Heute ist die Raboso für ihren wilden Charakter berüchtigt, wird aber nach wie vor im Piave-Gebiet zwischen Conegliano, Oderzo, San Polo di Piave und Mottadi Livenza angebaut. Einst dominierte sie die Reblandschaft, heute sind nur noch ein paar Prozent der Rebfläche damit bestockt. Und nur wenige Winzer sind so vernarrt in sie wie Simone Cecchetto: Er keltert auf seinem Gut Ca’ di Rajo in San Polo di Piave gleich drei Weine aus Raboso – eine Cuvée und zwei reinsortige Interpretationen.

Das Weingut liegt mitten in der Piana Trevigiana, der Ebene im Osten der Provinzhauptstadt Treviso: Im Norden sieht man die Ausläufer der Alpen, 50 Kilometer weiter im Süden liegen das Meer und Venedig. Der Fluss Piave hat hier die Zusammensetzung der Böden geprägt, hat mit seinen Ablagerungen mineralische Komponenten aus den Bergen gebracht,die in den Weinen wiederzufinden sind. Weil er an das Potenzial dieses Terroirs glaubte, hat Simone Cecchetto 2005 den Weinbau zu seinem Beruf gemacht und gleich eine neue Kellerei in den Weiler Rai bei San Polo in Piave gestellt. Simone, damals gerade mal 20 Jahre alt, wollte ebenso Weinbauer werden wie sein Grossvater Marinò: «Schon mit drei, vier Jahren war ich mit ihm im Rebberg», erzählt er. Heute noch hilft der Grossvater in den Reben mit. Gerade – mit über 80 Jahren – tuckert er mit dem Traktor an uns vorbei.

Rund zwei Dutzend Etiketten hat das Weingut heute im Portefeuille: von Rebsortenweinen – wie einem nach der Oma Nina benannten Weisswein aus Incrocio Manzoni – über Blends aus internationalen und autochthonen Varietäten bis zu zahlreichen Schaumweinen, die von Prosecco DOC bis Prosecco Superiore di Conegliano Valdobbiadene DOCG reichen. Das Aushängeschild der Kellerei aber sind und bleiben Weine aus Raboso: In jungen Jahren sind sie wild und charaktervoll, geprägt von Säure und Tannin, erst mit dem Alter werden sie, wenn sie richtig behandelt werden, würzig, fast geschmeidig.

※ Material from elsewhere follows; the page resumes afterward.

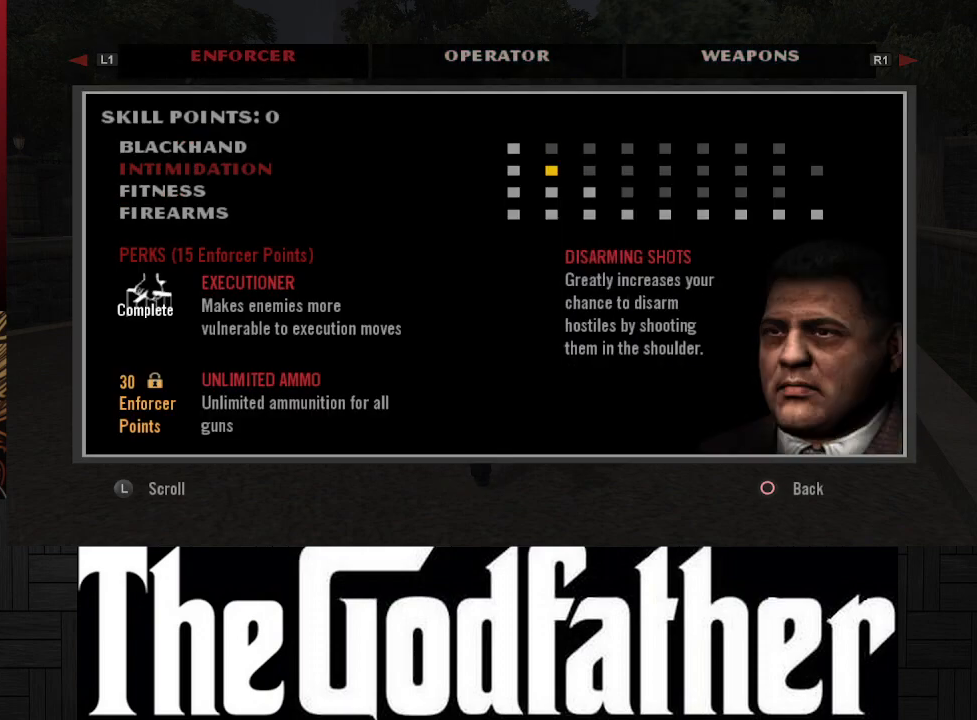
{"buttons": ["DPAD_RIGHT"], "left_stick": "center", "right_stick": "center", "events": [[150, "DPAD_LEFT", "down"], [200, "DPAD_LEFT", "up"], [467, "DPAD_RIGHT", "down"]]}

Der Raboso liege ihm wohl in den Genen, ist Simone überzeugt, schliesslich sei er stets der Vino di Venezia gewesen: Weine aus Raboso wurden schon in den Zeiten der Republik Venedig exportiert.

Ungewöhnliche Methoden

Die Reben zieht Simone nach einer ungewöhnlichen Methode auf vier Meter hohen Holzpfählen, von denen sich die Triebe strahlenförmig ausbreiten: Die sogenannte Bellussera wurde im 19. Jahrhundert von den Gebrüdern Bellussi erfunden, um der Reblausplage Herr zu werden. Erst mit der Mechanisierung verschwand sie weitgehend. Bei Simone Cecchetto sind noch 15 der insgesamt 25 Hektar damit bestockt, und auch bei Neuanlagen kommt sie wieder zum Einsatz. «Der Vorteil ist, dass die Reben ein natürliches Gleichgewicht erreichen.» Kraftvolle Rebstöcke mit 50 und mehr Jahren sind keine Seltenheit.

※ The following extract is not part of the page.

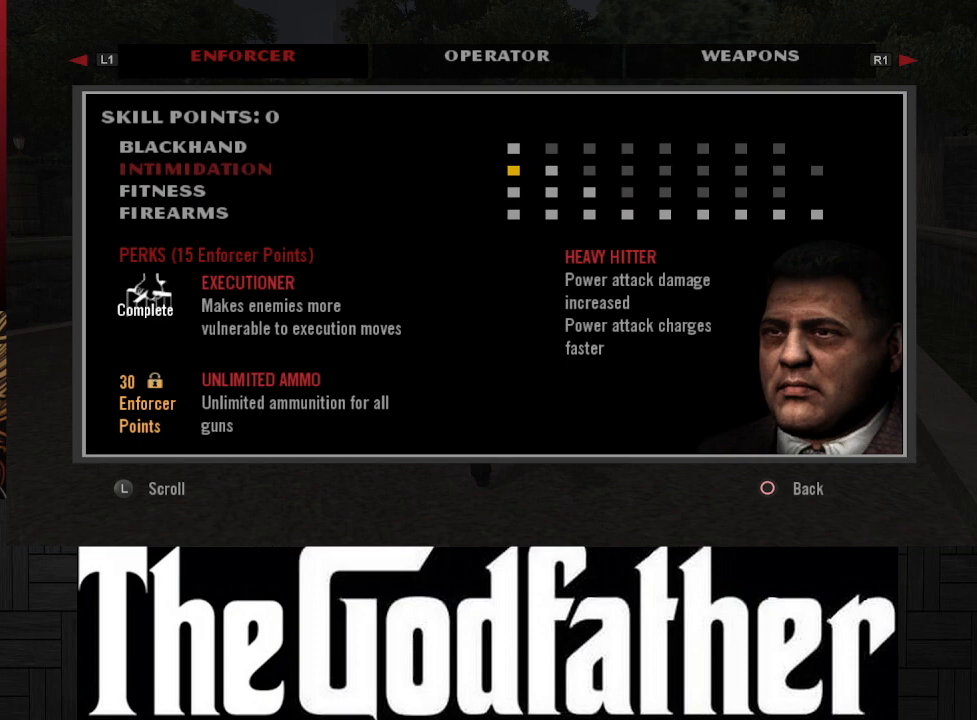
{"buttons": ["A"], "left_stick": "center", "right_stick": "center", "events": [[33, "DPAD_RIGHT", "up"], [200, "A", "down"], [333, "A", "up"], [500, "A", "down"]]}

Wie gut das System zum Raboso passt, sieht man an den Weinen von Ca’ di Rajo: Die Raboso-Trauben des Blends Marinò (der Rest ist Merlot und Cabernet) stammen alle von der Bellussera: Der Wein soll einerseits das Terroir charakterisieren, andererseits auch für Freunde eines modernen Stils passen. Simone: «Es ist vor allem die Harmonie zwischen den Rebsorten, die ihn prägt.» Hinter den beiden reinsortigen Raboso-Weinen hingegen steht eine andere Philosophie: «Sangue del Diavolo ist die Tradition, die Riserva Notti di Luna Piena die Zukunft», sagt der Winzer. Der Sangue del Diavolo ist rassig und von Säure und langlebigen Gerbstoffen geprägt («den sollte man sieben, acht Jahre im Keller vergessen»), der andere überraschend entgegenkommend und zugänglich. Das hat die Riserva dem Appassimento zu verdanken, erklärt Simone. Ein Teil der Trauben wird angetrocknet.

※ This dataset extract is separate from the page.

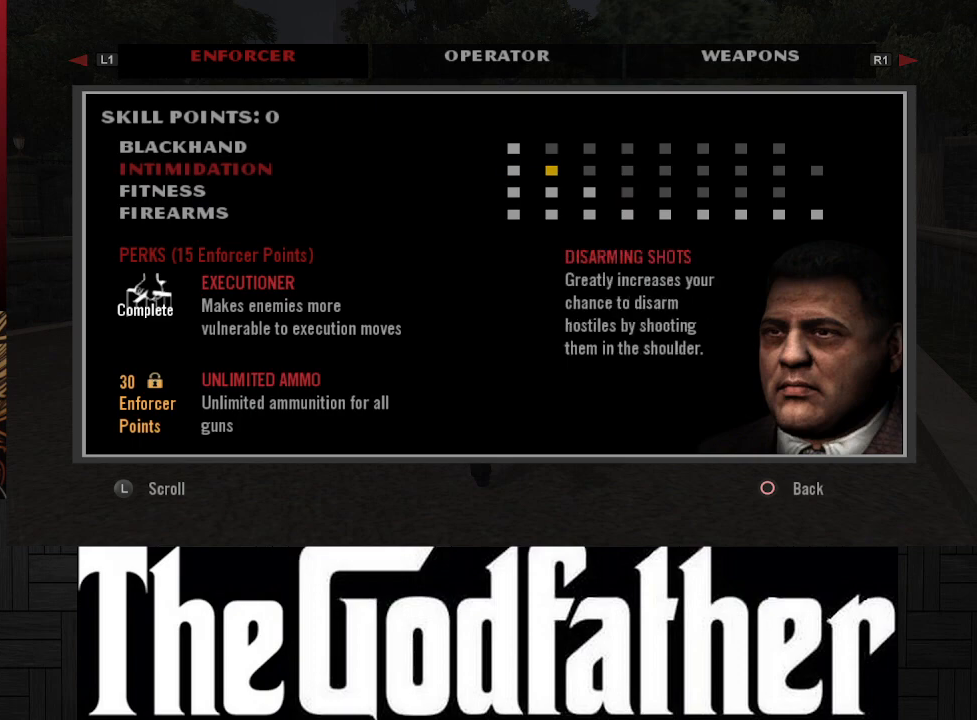
{"buttons": ["A"], "left_stick": "center", "right_stick": "center", "events": [[100, "A", "up"], [450, "A", "down"]]}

Aber für alle drei gilt: Sie sind unverfälscht, ohne Schnörkel, ja elegant im klassischen Sinne. Darauf ist Simone Cecchetto besonders stolz: «Das zeigt auch, welches Potenzial Raboso hat». Und das sei, so meint er abschliessend, noch lange nicht ausgeschöpft.

Weine des Winzers

 

Nina Incrocio Manzoni 2013

100% Incrocio Manzoni | 2016 bis 2019

Eleganter und gut strukturierter Bianco aus Incrocio Manzoni, einer Kreuzung aus Riesling und Weissburgunder. Erhält einen Teil seiner Komplexität aus den erst Anfang Oktober gelesenen Trauben.

Mariage: Fischgerichte, helles Fleisch, Spargelrisotto und Käse

 

Marinò Rosso IGT 2012

50% Merlot, 30% Cabernet Sauvignon, 20% Raboso | 2017 bis 2022

Finessenreicher Rotwein, der die Balance eines Bordelaiser Blends aus Merlot und Cabernet mit dem ungestümen Charakter des Raboso kombiniert. Gefällt mit seiner Aromatik und seinem Schmelz.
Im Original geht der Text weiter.